Lag B’Omer is a most mysterious holiday.
It marks the end of 33 days of mourning for Rabbi Akiva’s students, but it is best known for the bonfires that light up the landscape of Israel.
What do these fires signify?
Lag B’Omer is also the yahrtzeit of Rav Shimon bar Yochai, one of the most mystical figures in Jewish history. Who was he, and why do we celebrate his life so brightly?
To answer, let’s recall a strange story about bar Yochai (known by his acronym “Rashbi”). Sought by the Romans for slander, Rashbi and his son run away and hide in a cave for 12 years. A carob tree and a spring of water miraculously nourish them; they take off their clothes and sit in sand up to their necks, studying Torah all day long. Then Elijah the Prophet comes and informs them that the emperor has died; it is now safe for them to emerge.

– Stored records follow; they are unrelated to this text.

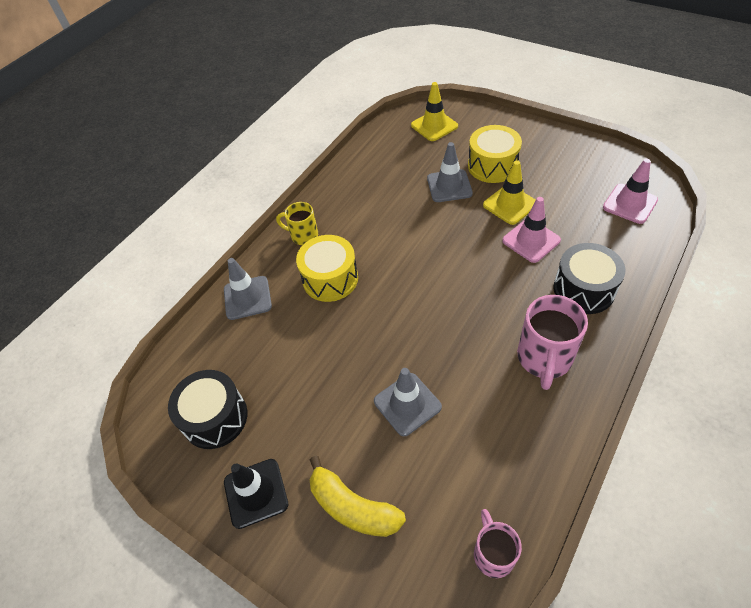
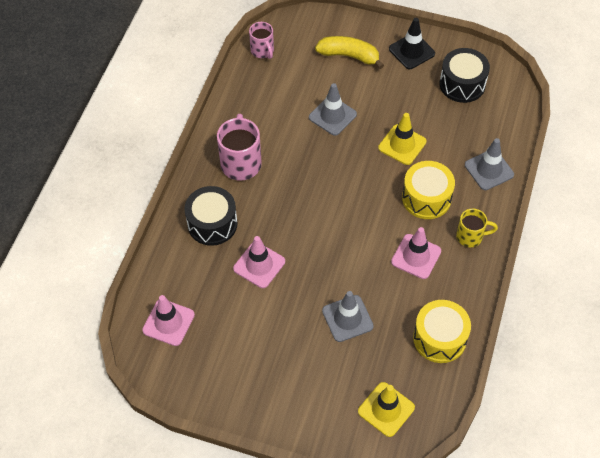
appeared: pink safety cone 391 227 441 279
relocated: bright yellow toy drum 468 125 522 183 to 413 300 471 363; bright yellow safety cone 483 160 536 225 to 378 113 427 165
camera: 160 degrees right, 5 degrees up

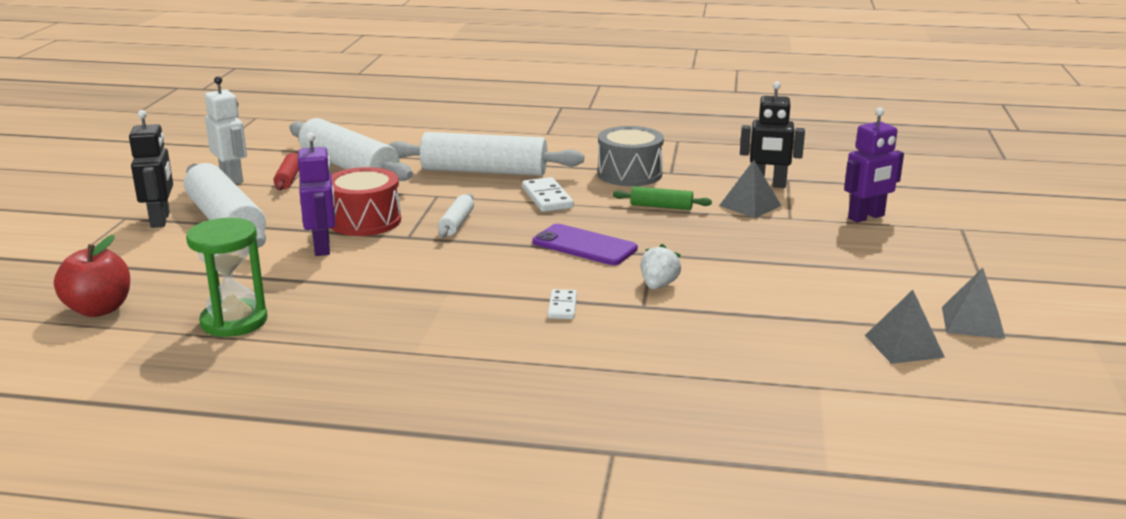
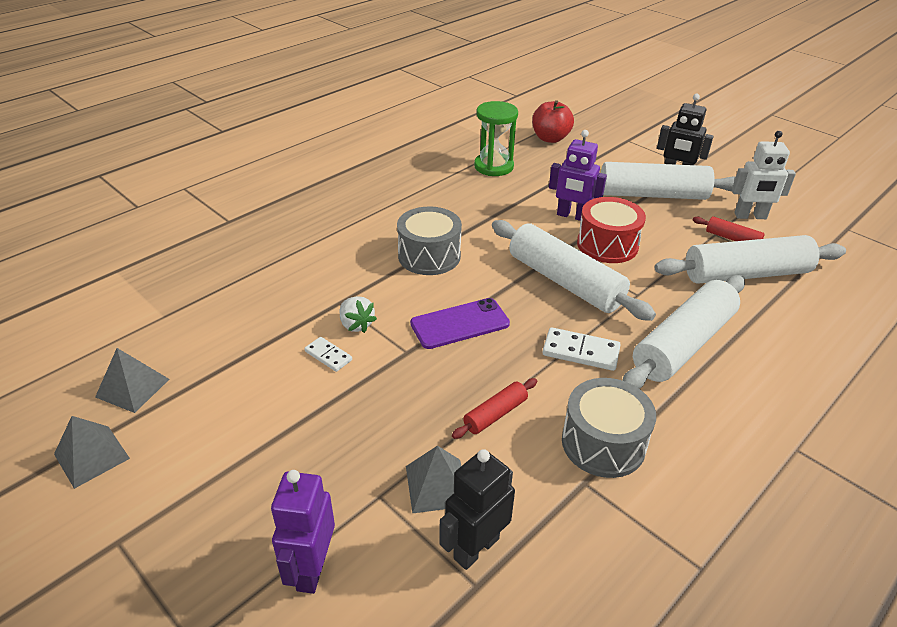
appeared: gray toy drum 397 207 462 275
relocated: pure white domino tile 548 289 577 319 to 304 337 352 372
colour: green dough roller 613 186 712 210 to crimson dough roller 452 378 537 439
size: pure white dough roller 438 194 474 238 = 492 220 656 321 x2.18
camera: 125 degrees right, 15 degrees up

Stepping out of their cave, they see men plowing their fields and they shout: “These people forsake eternal life (Torah study) and embrace mundane, temporary life!” Whatever they look at is burnt up in fire. God then orders Rashbi and his son back into the cave for another year. When they emerge once again, they see a man running late on Friday afternoon with 2 bundles of myrtle.
”What are those for?” they ask him. “To light on Shabbat,” says the man, “one light is for Zachor (remember the Shabbat day) & one light is for Shamor! (observe the Shabbat day).” Rashbi is impressed: “See how precious Mitzvot are to Israel!” he says, and his spirit is finally eased.
We are told – as a way of indicating the righteousness of bar Yochai – that in Rashbi’s generation no rainbow was ever seen. Why not?
Because the rainbow is a post-Flood sign of G-d’s eternal promise to always protect us. But when a generation has a Tzadik, a righteous person like Rashbi in it, he serves to protects the nation, and so no rainbow is needed.
But Rashbi had to learn that not everyone in the world can be a Tzadik who learns Torah in a cave all day long; most people need to work and lead normal lives. “Regular” people may make lots of mistakes, and are not perfect, but they have redeeming qualities, too. And when they do even the simplest Mitzva, such as lighting Shabbat candles, they are precious in God’s sight.
Rashbi is enlightened when he understands humanity is a glorious rainbow; we come in all colors of the spectrum; each human being has a spark of holiness. That Israel lights fires on Lag B’Omer – even without knowing why! – is a symbol of our collective Holiness. Lag B’Omer may even be a tikun, a correction, for the actions of Rabbi Akiva’s students: They did not respect one other enough; but as we join together in a blaze of glory, we shine a beacon of unity to Heaven that protects us and can dispel any danger.